Le talon d’Achille du graphène mis à nu

 

Le graphène présente l’avantage de pouvoir être utilisé jusqu’à température ambiante pour étalonner une panoplie d’appareils de mesure. Une aubaine pour les industriels et les laboratoires de recherche. Mais il restait à identifier le talon d’Achille de l’effet Hall quantique du graphène et la manière d’y remédier. C’est ce que vient de réaliser une équipe de l’UCLouvain grâce à un microscope unique au monde.

Matériau bidimensionnel formé d'une couche unique d'atomes de carbone arrangés en réseau hexagonal, le graphène est un matériau conducteur aux propriétés tout à fait singulières, qui présente beaucoup d’atouts pour les nouvelles technologies. Quand un feuillet de graphène traversé par un courant électrique est soumis à un champ magnétique intense perpendiculaire à son plan, des charges électriques opposées s’accumulent sur les deux bords du feuillet parallèles au courant, et la conductance électrique transverse devient quantifiée: c’est l’effet Hall quantique. Cet effet Hall quantique est spécifique aux systèmes électroniques bidimensionnels (sa découverte en 1980 par Klaus von Klitzing lui a valu le prix Nobel cinq ans plus tard), et n’est pas limité au graphène. Dans la plupart des matériaux, il faut atteindre des températures ultra-basses pour mesurer l’effet Hall quantique, mais dans le cas du graphène, cet effet peut même être observé à température ambiante, car les écarts entre les niveaux d’énergie (de Landau) sont plus importants.

TÂCHE DEMANDÉE
Répondez à ces questions sur le texte consacré au graphène :
1. Jusqu'à quelle température le graphène peut-il servir à étalonner des appareils de mesure ?
2. De quels atomes le graphène est-il formé, et selon quel réseau sont-ils arrangés ?
3. En quelle année et par qui l'effet Hall quantique a-t-il été découvert ?
Les enregistrements ne sont pas nécessaires ici.

DONNÉES FOURNIES
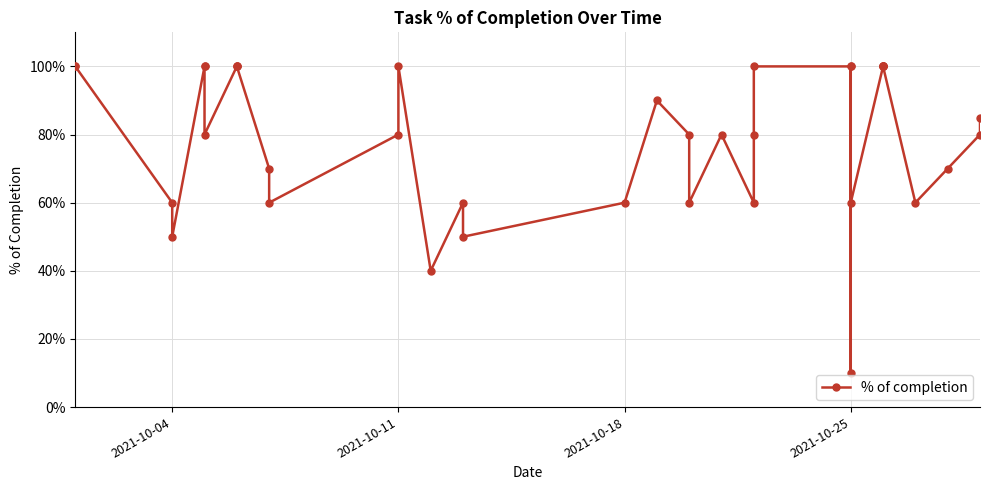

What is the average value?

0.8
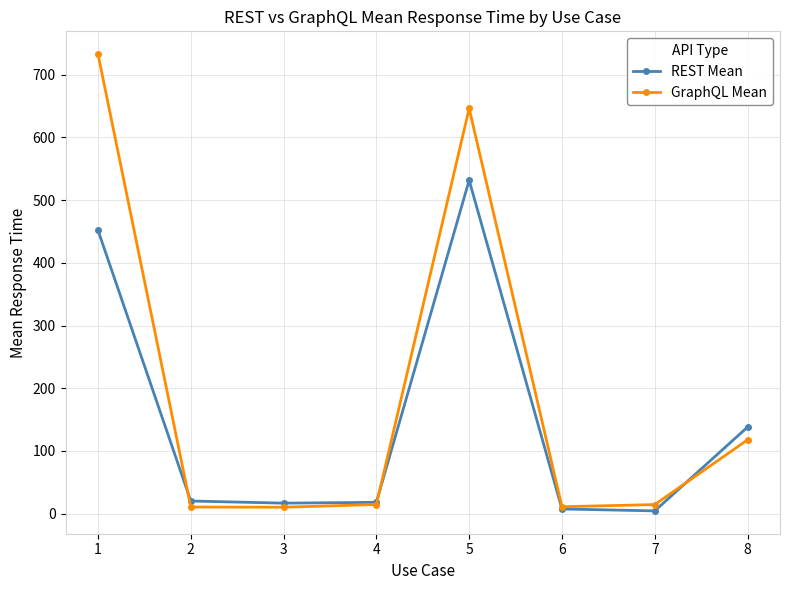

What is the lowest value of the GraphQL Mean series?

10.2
...
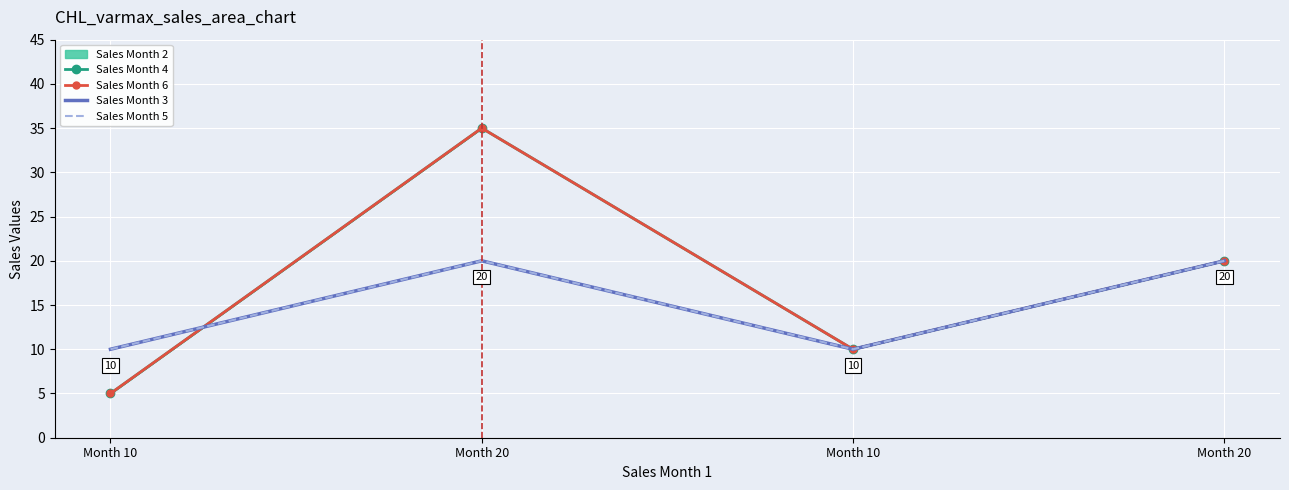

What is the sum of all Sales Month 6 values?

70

RÉPONSE
1. Jusqu'à température ambiante.
2. D'atomes de carbone, arrangés en réseau hexagonal.
3. En 1980, par Klaus von Klitzing.